* _DATA SUPPLIED_:
————

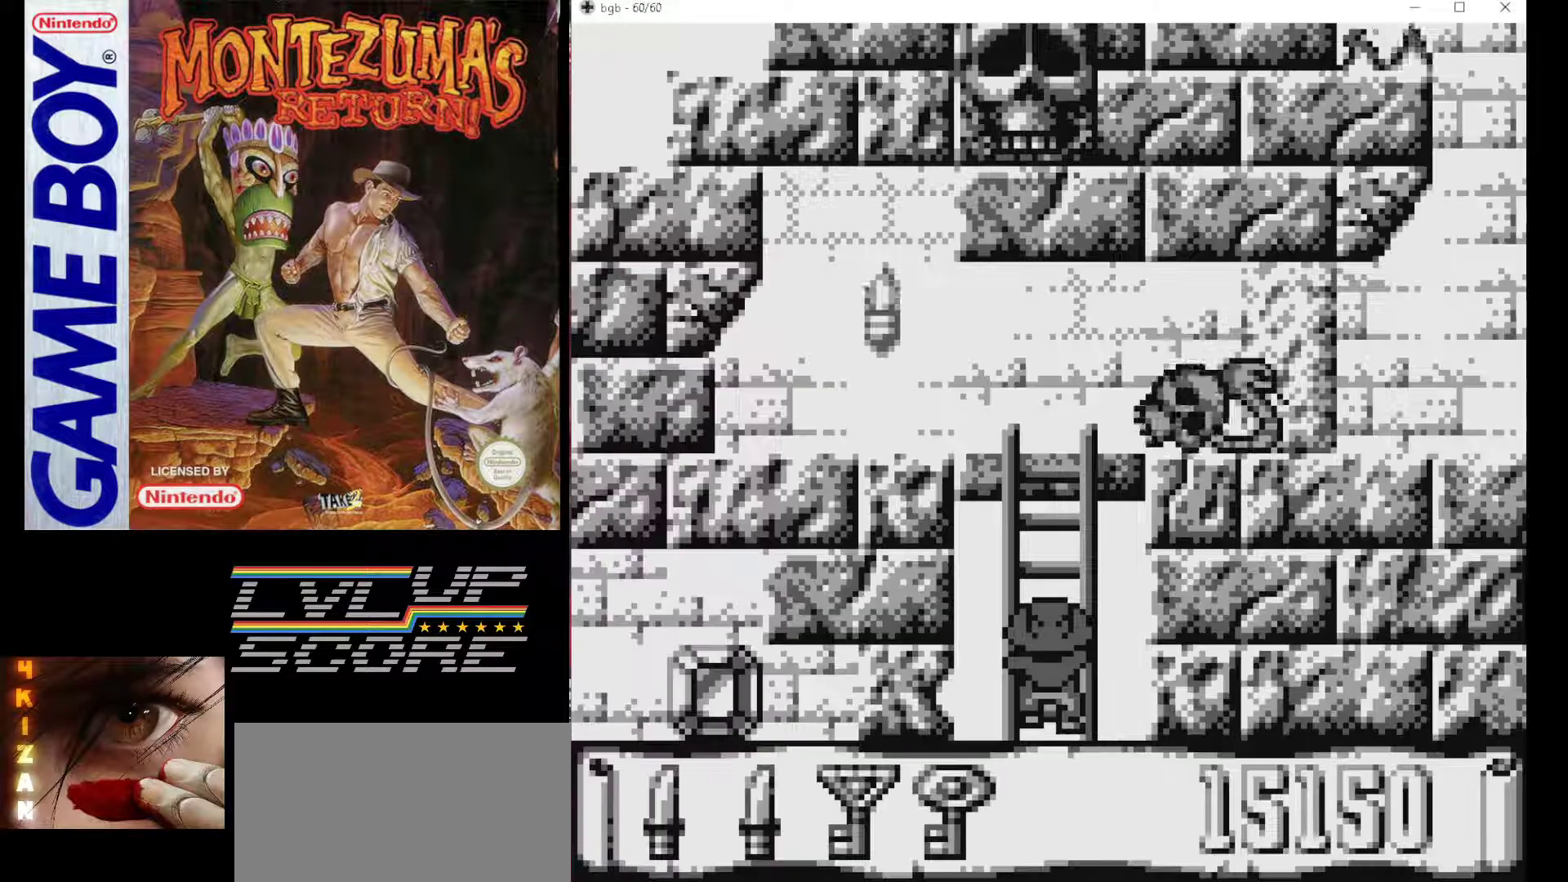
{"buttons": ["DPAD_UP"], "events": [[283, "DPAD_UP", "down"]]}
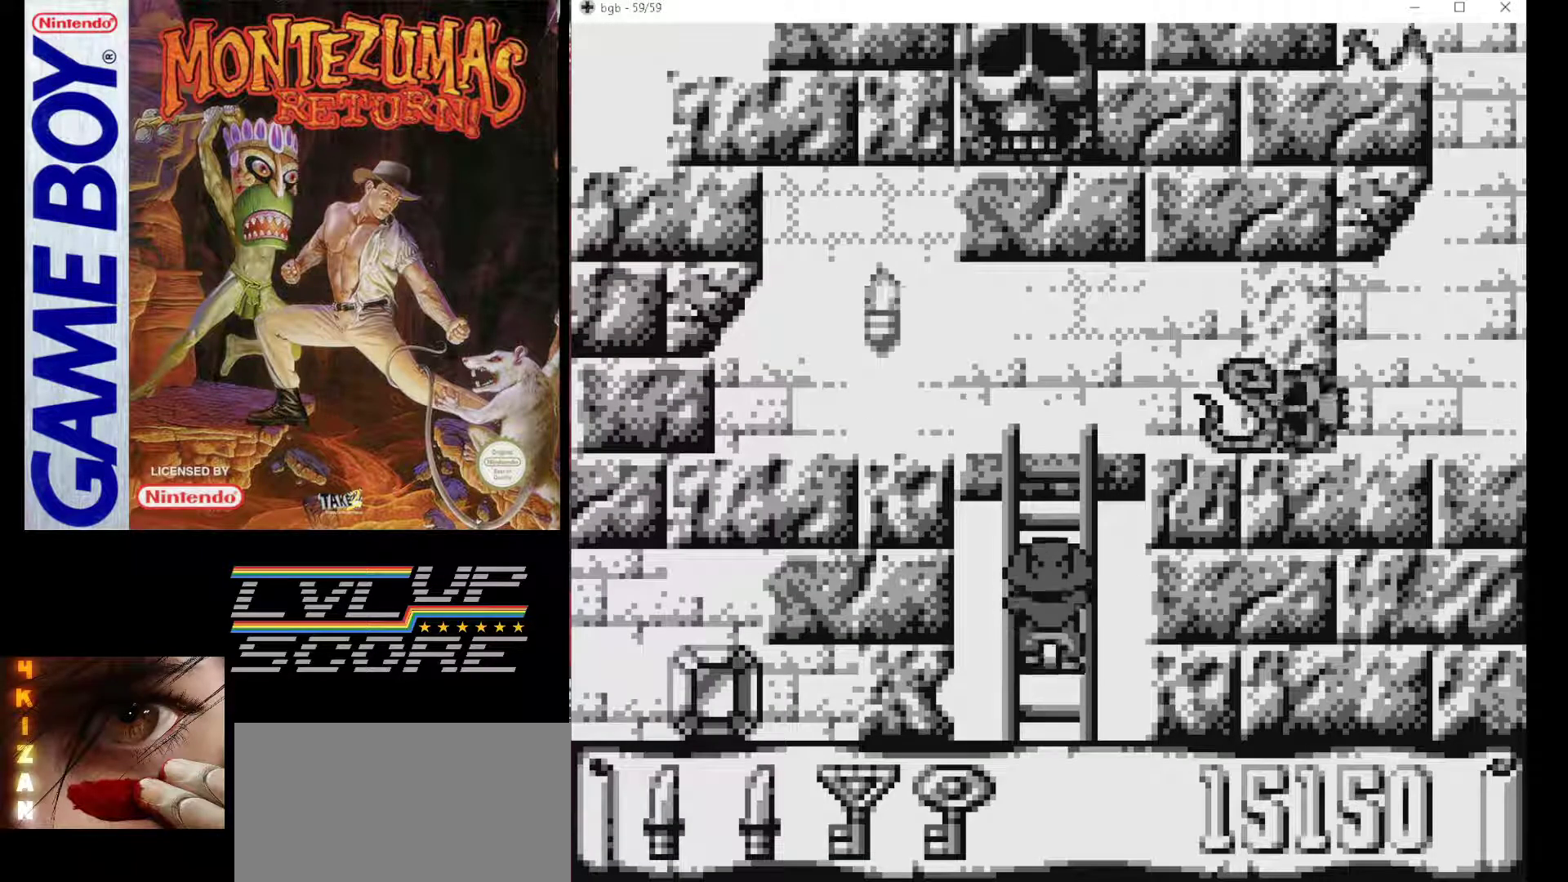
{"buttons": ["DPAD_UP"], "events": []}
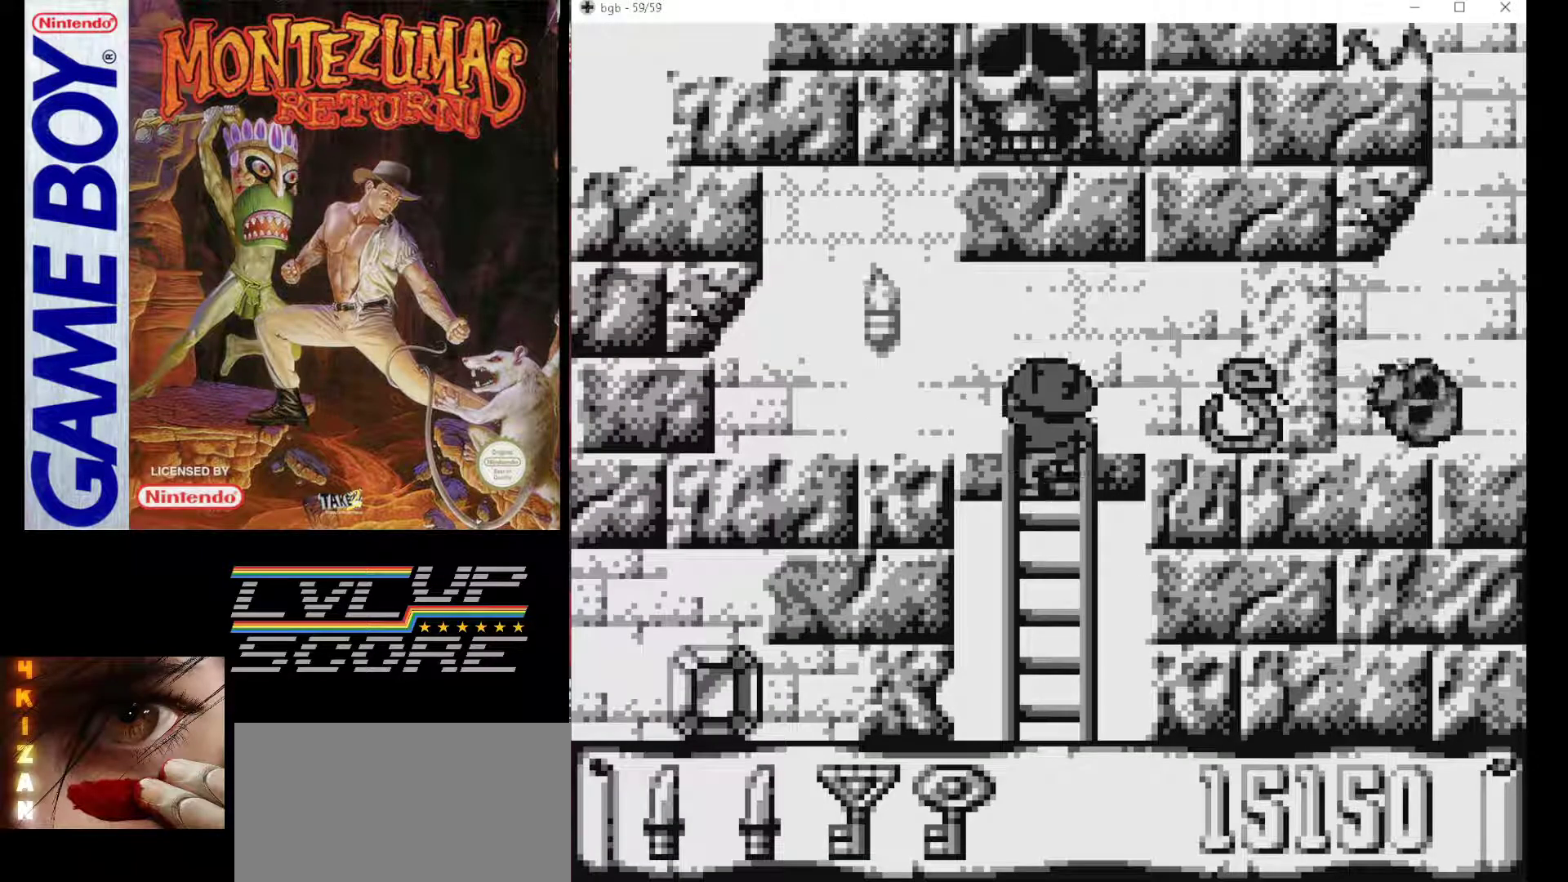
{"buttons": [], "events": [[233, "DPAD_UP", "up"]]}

————

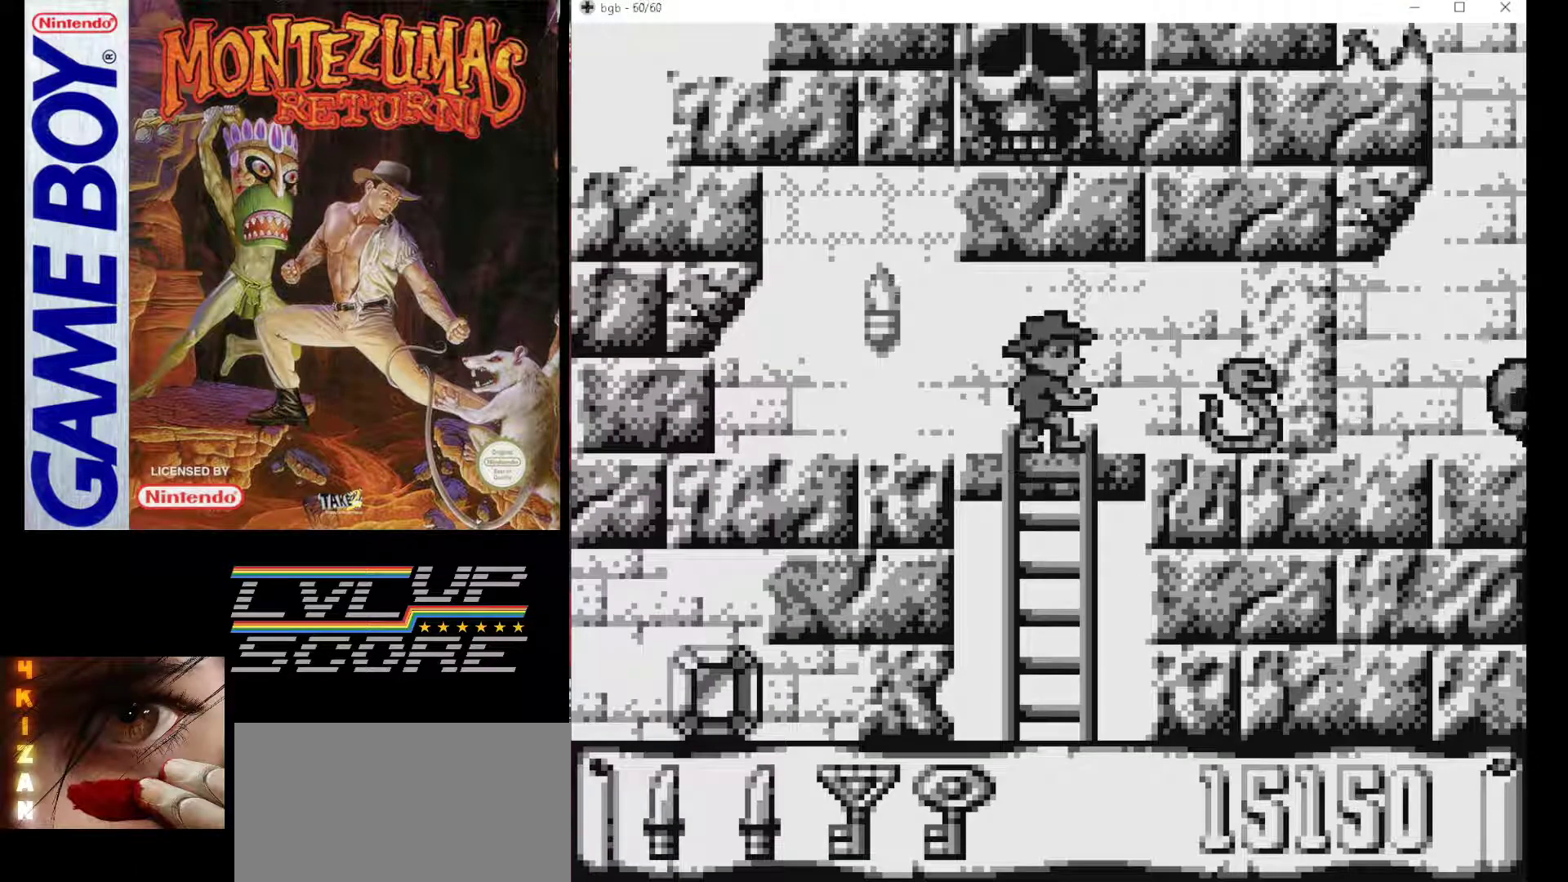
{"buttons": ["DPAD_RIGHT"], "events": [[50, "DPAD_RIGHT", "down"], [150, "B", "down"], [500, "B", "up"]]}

————

* _PROBLEM TO WORK ON_:
Search the entries for the word "down" and gather every line where it appears.

* _FINISHED EXERCISE_:
{"buttons": ["DPAD_UP"], "events": [[283, "DPAD_UP", "down"]]}
{"buttons": ["DPAD_RIGHT"], "events": [[50, "DPAD_RIGHT", "down"], [150, "B", "down"], [500, "B", "up"]]}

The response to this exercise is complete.